I read on. It was 1830.

Poor Hannah, so lost since Jubal passed on, and so heart-broken that the African congregation insisted that he could not be buried in the Methodist cemetery, but only on the edge of the hallowed ground. She blames herself, poor woman, though she would not, at first, say why. It was only after no little coaxing on my part that she admitted to me, as a friend, for such we regarded one another, that Jubal was rejected because Hannah practiced what she obliquely called the “old religion.”

I stood up and stretched the kinks out of my back, and was surprised to find it was almost ten o’clock. I put the diary and my notes in an old leather satchel Dad kept in the office and, balancing the box of cold pizza in one hand, turned out the lights and locked the back door.

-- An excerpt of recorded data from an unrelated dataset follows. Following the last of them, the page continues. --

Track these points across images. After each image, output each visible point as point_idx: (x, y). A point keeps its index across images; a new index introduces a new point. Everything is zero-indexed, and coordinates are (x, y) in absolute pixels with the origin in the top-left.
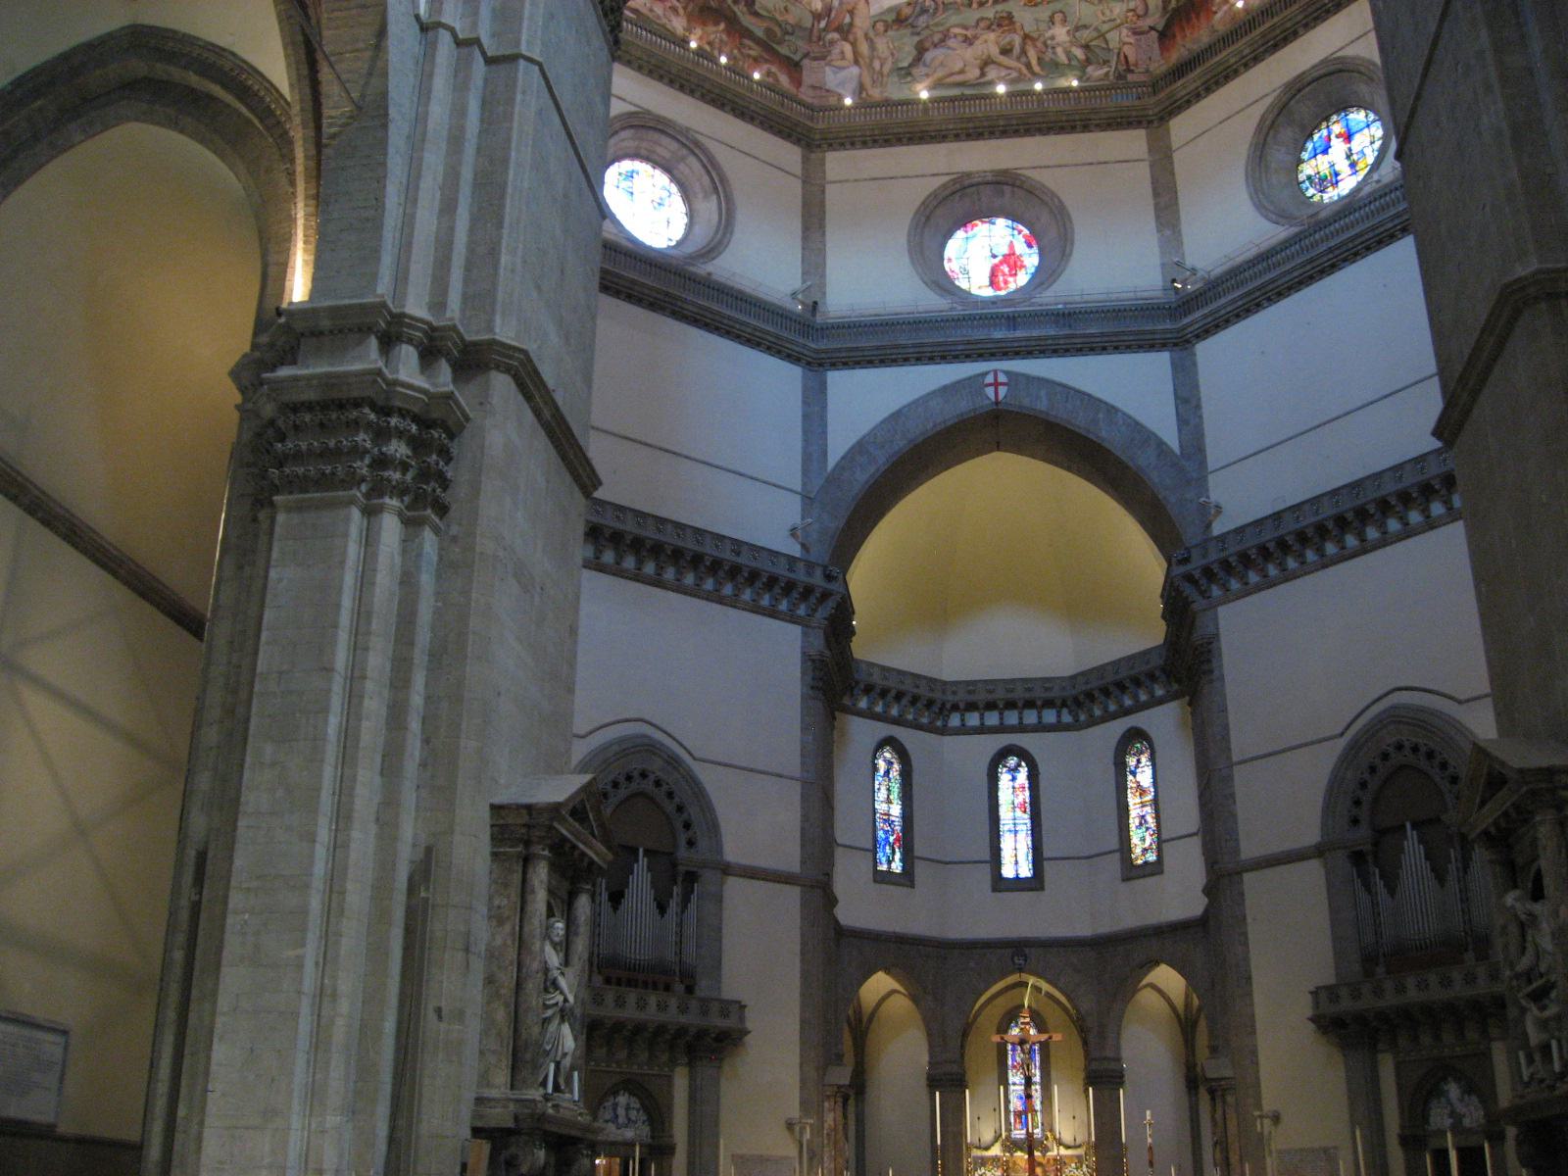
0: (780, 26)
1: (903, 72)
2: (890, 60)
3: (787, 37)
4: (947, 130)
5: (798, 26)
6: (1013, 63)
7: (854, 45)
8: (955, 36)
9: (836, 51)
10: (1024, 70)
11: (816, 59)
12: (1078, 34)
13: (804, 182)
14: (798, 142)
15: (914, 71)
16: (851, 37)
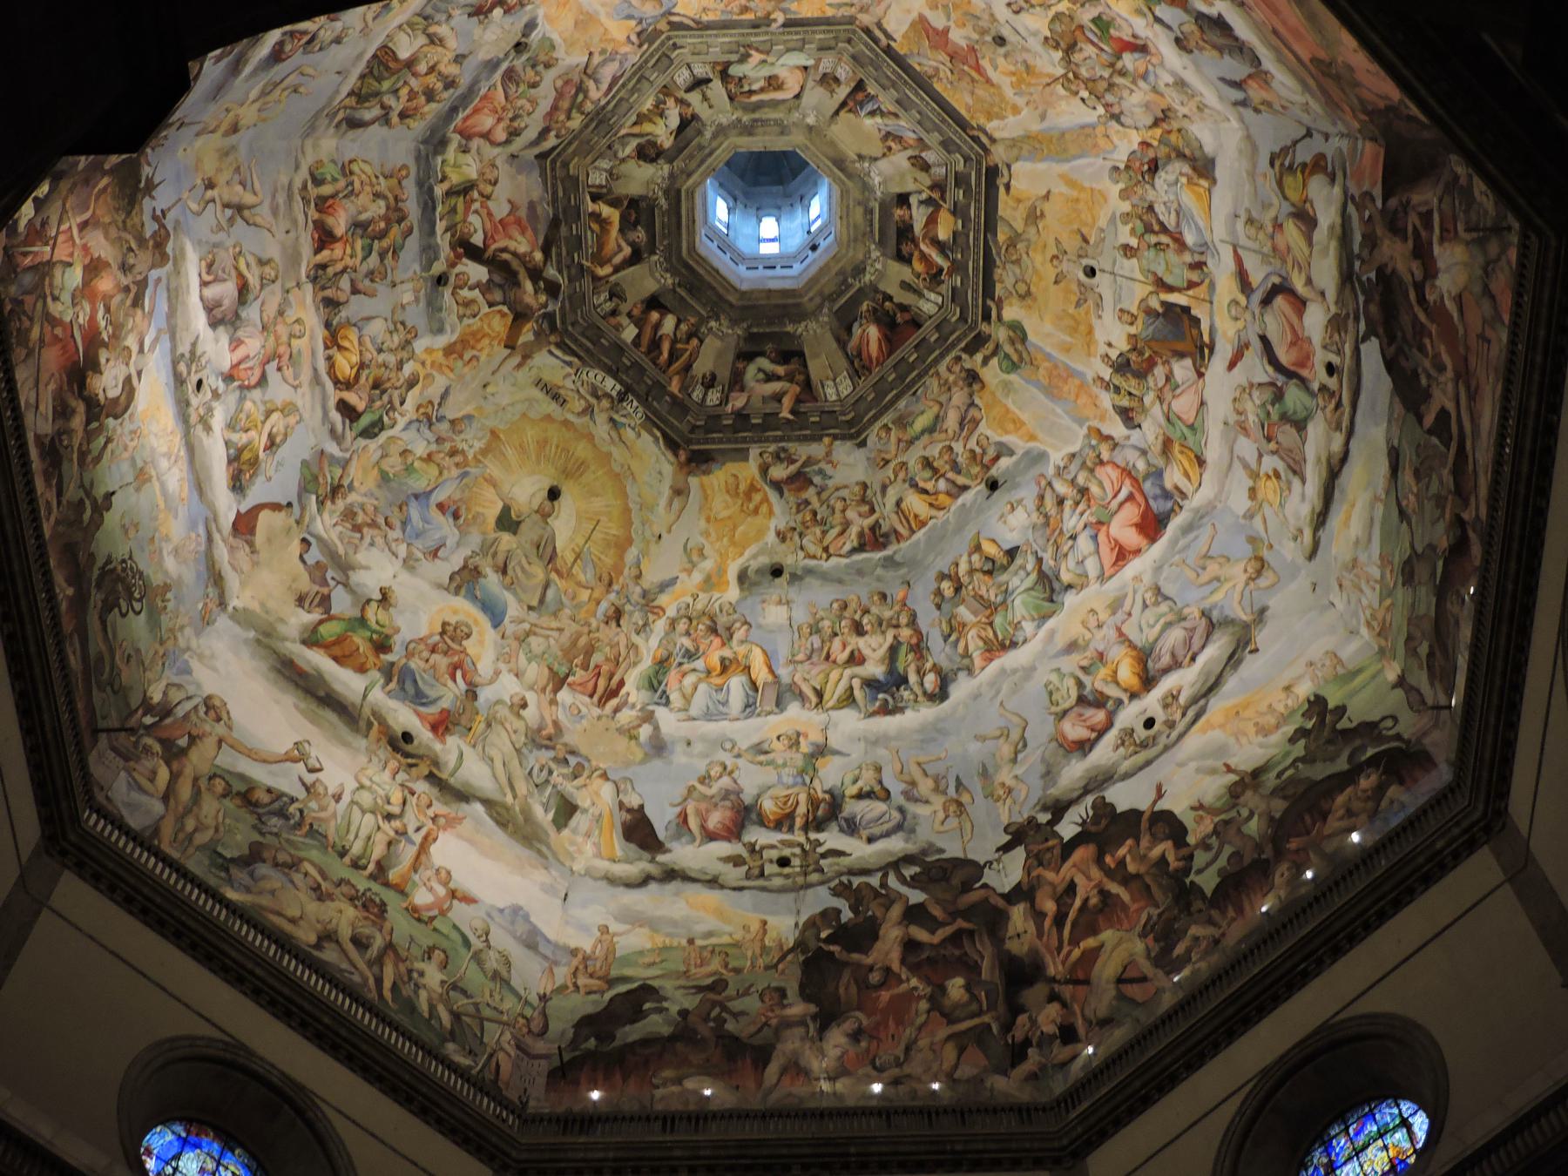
0: (112, 668)
1: (220, 861)
2: (211, 832)
3: (108, 689)
4: (252, 973)
5: (121, 692)
6: (362, 965)
7: (175, 777)
8: (306, 874)
9: (148, 763)
10: (371, 981)
11: (114, 749)
12: (452, 993)
13: (21, 876)
14: (46, 820)
15: (234, 871)
16: (175, 766)
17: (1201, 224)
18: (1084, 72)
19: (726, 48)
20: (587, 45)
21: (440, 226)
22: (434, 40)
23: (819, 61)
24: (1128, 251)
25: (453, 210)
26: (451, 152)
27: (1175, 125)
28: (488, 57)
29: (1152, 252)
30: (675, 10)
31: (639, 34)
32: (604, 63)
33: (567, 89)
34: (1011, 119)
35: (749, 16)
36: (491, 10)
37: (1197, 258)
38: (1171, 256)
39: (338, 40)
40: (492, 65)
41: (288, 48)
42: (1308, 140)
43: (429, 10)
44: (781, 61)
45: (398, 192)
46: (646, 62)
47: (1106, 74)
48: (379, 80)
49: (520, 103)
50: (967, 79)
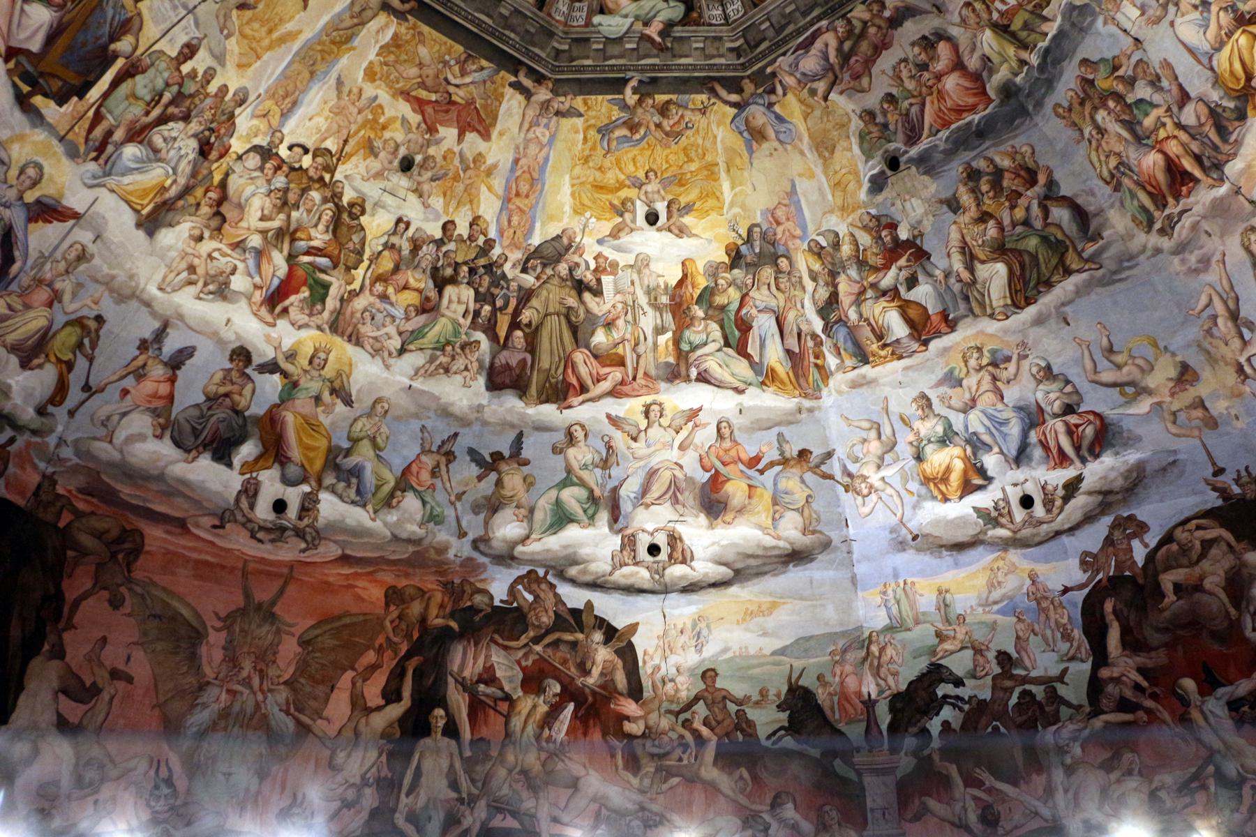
17: (126, 180)
18: (315, 195)
19: (685, 48)
20: (827, 112)
21: (1052, 29)
22: (970, 260)
23: (588, 23)
24: (189, 51)
25: (1026, 26)
26: (1002, 74)
27: (205, 210)
28: (926, 178)
29: (160, 83)
30: (733, 111)
31: (772, 91)
32: (815, 78)
33: (858, 67)
34: (372, 56)
35: (661, 98)
36: (909, 244)
37: (110, 149)
38: (137, 110)
39: (1048, 373)
40: (925, 163)
41: (1089, 431)
42: (83, 383)
43: (962, 306)
44: (630, 20)
45: (1076, 107)
46: (770, 50)
47: (295, 214)
48: (1034, 257)
49: (910, 85)
50: (429, 82)
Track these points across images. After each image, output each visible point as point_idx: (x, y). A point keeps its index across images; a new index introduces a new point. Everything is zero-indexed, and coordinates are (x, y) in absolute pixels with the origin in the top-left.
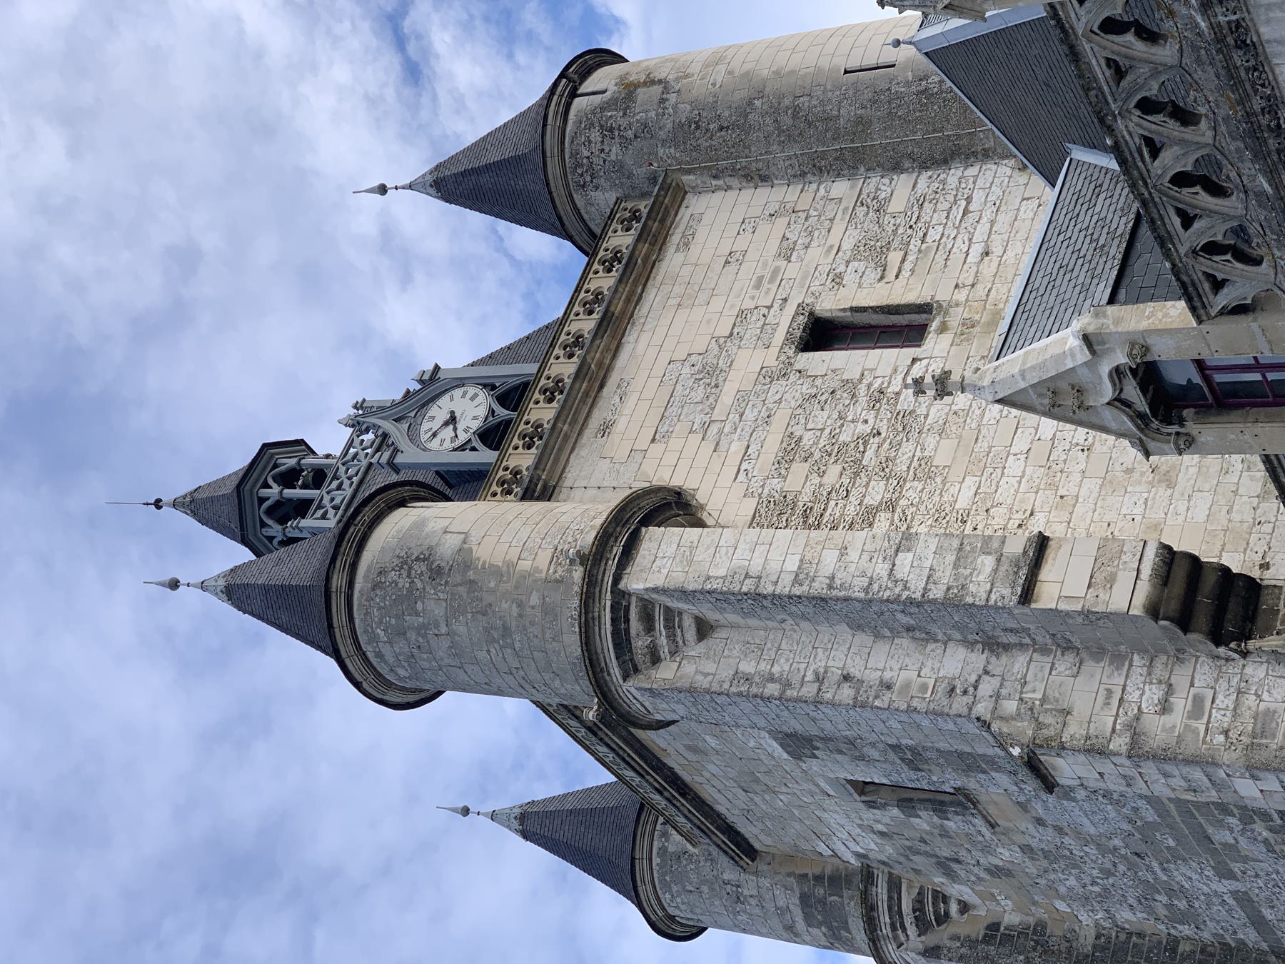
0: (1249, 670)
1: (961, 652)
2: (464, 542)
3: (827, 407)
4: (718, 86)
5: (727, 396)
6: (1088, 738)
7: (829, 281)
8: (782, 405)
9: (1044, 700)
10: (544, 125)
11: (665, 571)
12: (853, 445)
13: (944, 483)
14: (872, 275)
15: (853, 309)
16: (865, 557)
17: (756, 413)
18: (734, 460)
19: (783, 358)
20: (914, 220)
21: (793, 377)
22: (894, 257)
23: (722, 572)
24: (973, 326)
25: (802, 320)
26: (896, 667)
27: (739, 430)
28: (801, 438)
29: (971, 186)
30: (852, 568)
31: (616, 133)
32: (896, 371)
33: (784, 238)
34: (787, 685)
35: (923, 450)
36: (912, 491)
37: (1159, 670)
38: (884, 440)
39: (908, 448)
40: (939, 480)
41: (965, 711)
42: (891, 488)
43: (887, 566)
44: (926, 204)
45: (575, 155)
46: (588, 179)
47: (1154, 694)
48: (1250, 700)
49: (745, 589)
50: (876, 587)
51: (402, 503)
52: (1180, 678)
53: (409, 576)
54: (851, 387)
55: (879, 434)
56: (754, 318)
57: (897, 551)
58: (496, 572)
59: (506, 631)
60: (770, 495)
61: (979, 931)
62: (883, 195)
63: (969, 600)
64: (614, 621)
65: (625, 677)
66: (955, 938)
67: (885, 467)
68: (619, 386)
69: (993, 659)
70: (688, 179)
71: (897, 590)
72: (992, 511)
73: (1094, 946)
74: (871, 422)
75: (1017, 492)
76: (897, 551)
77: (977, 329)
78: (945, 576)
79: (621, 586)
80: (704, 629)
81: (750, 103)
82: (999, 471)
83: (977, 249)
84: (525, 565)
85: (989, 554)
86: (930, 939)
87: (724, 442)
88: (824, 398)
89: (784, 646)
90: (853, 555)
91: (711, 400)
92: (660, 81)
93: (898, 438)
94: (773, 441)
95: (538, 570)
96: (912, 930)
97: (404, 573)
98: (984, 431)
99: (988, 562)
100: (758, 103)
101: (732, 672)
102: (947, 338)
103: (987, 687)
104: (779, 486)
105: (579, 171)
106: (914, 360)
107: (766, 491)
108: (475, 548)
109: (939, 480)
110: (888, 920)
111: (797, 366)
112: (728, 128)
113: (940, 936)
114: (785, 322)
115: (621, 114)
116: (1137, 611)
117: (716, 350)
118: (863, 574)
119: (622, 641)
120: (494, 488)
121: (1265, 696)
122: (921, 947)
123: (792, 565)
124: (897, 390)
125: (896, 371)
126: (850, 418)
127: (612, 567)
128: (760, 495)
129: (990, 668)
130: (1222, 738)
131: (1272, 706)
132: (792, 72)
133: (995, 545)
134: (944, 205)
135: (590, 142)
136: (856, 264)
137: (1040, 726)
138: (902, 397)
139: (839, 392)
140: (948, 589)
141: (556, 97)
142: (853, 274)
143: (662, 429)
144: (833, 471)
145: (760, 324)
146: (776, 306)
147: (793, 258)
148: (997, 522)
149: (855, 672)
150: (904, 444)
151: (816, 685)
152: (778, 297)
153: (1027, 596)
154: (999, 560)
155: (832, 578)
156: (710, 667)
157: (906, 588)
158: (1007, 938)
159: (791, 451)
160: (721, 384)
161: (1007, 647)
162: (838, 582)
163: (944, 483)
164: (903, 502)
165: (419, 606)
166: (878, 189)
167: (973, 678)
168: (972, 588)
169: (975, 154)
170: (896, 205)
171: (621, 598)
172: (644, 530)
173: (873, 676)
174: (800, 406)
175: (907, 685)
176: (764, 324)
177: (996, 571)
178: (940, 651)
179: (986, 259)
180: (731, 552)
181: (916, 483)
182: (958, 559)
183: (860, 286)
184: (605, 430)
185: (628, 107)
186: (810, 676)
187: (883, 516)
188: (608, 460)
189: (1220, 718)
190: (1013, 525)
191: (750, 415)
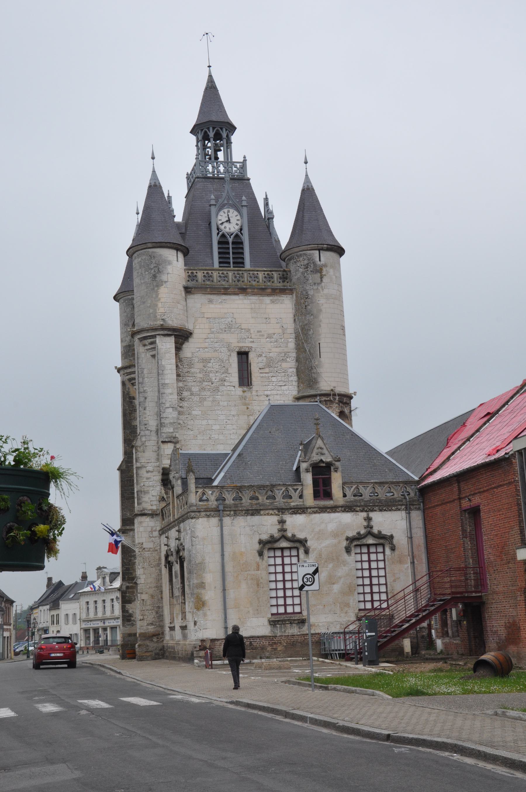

As I drove to Silverwood, I went over in my mind what I had learned. Raphaella and I had pegged the mystery — or part of it. But what was the “old religion,” and why was it so bad —
in the eyes of others — that the congregation had rejected Jubal and Hannah?

Elizabeth was quite a character — educated, intelligent, tolerant when many in her area, like her husband, were not. It must have been tough to leave the civilized life at York and set up house in the bush, bring babies into the world, work from dawn till dusk. I wondered what she looked like. What color was her hair? Her eyes? Was she slender, stout, or tall like Hannah?

Like a rock falling on my head, a thought hit me. I had no idea what Elizabeth looked or sounded like. But I knew what Hannah Duvalier looked and sounded like, because I had seen her ghost.